**EXERCISE**.
Reproduce, without any change, the span of lines from the opening of the records below to the line containing "variable belum dimasukkan.", inclusive.

Dataset items
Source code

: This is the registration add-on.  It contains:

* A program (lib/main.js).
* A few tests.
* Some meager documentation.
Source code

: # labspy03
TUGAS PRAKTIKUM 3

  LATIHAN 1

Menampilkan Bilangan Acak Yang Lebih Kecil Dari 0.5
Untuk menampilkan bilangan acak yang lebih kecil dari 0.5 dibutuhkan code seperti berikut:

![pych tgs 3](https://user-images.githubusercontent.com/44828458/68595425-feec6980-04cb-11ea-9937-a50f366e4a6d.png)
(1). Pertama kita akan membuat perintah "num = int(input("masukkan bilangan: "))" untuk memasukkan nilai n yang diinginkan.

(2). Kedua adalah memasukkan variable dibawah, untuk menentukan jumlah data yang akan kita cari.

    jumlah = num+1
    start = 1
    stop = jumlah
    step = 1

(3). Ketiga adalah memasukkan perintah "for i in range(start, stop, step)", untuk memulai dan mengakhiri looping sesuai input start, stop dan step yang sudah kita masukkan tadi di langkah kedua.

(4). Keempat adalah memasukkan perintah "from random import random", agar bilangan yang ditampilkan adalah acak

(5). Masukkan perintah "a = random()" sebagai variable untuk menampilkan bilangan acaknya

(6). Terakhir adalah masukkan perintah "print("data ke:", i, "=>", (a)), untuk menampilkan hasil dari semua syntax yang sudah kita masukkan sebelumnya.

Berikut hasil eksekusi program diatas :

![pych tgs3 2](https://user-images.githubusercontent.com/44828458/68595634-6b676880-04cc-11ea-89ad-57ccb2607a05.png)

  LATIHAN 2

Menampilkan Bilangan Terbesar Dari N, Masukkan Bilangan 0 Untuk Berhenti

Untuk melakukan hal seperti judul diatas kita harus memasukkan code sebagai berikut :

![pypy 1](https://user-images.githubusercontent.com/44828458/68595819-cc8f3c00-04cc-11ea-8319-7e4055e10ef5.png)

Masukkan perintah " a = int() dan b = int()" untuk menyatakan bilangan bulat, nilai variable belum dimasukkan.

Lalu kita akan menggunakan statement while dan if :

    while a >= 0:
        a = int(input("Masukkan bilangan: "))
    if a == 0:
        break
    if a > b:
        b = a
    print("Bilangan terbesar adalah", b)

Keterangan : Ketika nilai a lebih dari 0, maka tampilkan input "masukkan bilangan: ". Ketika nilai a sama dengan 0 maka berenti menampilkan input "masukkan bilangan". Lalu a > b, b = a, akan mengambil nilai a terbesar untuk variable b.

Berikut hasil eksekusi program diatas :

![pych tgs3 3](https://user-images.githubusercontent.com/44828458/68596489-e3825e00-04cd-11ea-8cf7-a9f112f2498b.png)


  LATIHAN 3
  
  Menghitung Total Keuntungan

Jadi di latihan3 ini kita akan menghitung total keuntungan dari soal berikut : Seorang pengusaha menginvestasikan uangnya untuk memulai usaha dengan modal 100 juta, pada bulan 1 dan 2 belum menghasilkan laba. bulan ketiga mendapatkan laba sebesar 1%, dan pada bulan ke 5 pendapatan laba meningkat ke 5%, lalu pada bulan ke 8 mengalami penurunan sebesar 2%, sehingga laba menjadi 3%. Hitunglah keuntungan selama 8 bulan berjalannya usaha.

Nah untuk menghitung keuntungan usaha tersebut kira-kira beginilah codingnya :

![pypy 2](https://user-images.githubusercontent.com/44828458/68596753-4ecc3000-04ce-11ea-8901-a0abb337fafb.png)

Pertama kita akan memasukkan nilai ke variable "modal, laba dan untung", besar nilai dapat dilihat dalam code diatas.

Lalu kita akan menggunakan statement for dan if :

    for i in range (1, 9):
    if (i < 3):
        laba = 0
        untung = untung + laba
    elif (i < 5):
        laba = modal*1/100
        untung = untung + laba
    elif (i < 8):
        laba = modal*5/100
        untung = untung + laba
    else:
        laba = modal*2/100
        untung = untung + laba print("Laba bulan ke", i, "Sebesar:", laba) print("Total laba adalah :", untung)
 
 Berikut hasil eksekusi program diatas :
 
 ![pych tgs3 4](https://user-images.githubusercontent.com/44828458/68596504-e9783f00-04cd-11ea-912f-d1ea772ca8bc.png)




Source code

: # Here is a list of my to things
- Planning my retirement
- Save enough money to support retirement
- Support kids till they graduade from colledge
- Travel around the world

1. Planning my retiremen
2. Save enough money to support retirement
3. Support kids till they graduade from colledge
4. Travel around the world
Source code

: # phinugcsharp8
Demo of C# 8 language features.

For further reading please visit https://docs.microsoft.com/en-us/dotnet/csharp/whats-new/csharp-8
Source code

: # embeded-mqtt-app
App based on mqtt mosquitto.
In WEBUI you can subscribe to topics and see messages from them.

**RESPONSE FOR THIS EXERCISE**.
Source code

: This is the registration add-on.  It contains:

* A program (lib/main.js).
* A few tests.
* Some meager documentation.
Source code

: # labspy03
TUGAS PRAKTIKUM 3

  LATIHAN 1

Menampilkan Bilangan Acak Yang Lebih Kecil Dari 0.5
Untuk menampilkan bilangan acak yang lebih kecil dari 0.5 dibutuhkan code seperti berikut:

![pych tgs 3](https://user-images.githubusercontent.com/44828458/68595425-feec6980-04cb-11ea-9937-a50f366e4a6d.png)
(1). Pertama kita akan membuat perintah "num = int(input("masukkan bilangan: "))" untuk memasukkan nilai n yang diinginkan.

(2). Kedua adalah memasukkan variable dibawah, untuk menentukan jumlah data yang akan kita cari.

    jumlah = num+1
    start = 1
    stop = jumlah
    step = 1

(3). Ketiga adalah memasukkan perintah "for i in range(start, stop, step)", untuk memulai dan mengakhiri looping sesuai input start, stop dan step yang sudah kita masukkan tadi di langkah kedua.

(4). Keempat adalah memasukkan perintah "from random import random", agar bilangan yang ditampilkan adalah acak

(5). Masukkan perintah "a = random()" sebagai variable untuk menampilkan bilangan acaknya

(6). Terakhir adalah masukkan perintah "print("data ke:", i, "=>", (a)), untuk menampilkan hasil dari semua syntax yang sudah kita masukkan sebelumnya.

Berikut hasil eksekusi program diatas :

![pych tgs3 2](https://user-images.githubusercontent.com/44828458/68595634-6b676880-04cc-11ea-89ad-57ccb2607a05.png)

  LATIHAN 2

Menampilkan Bilangan Terbesar Dari N, Masukkan Bilangan 0 Untuk Berhenti

Untuk melakukan hal seperti judul diatas kita harus memasukkan code sebagai berikut :

![pypy 1](https://user-images.githubusercontent.com/44828458/68595819-cc8f3c00-04cc-11ea-8319-7e4055e10ef5.png)

Masukkan perintah " a = int() dan b = int()" untuk menyatakan bilangan bulat, nilai variable belum dimasukkan.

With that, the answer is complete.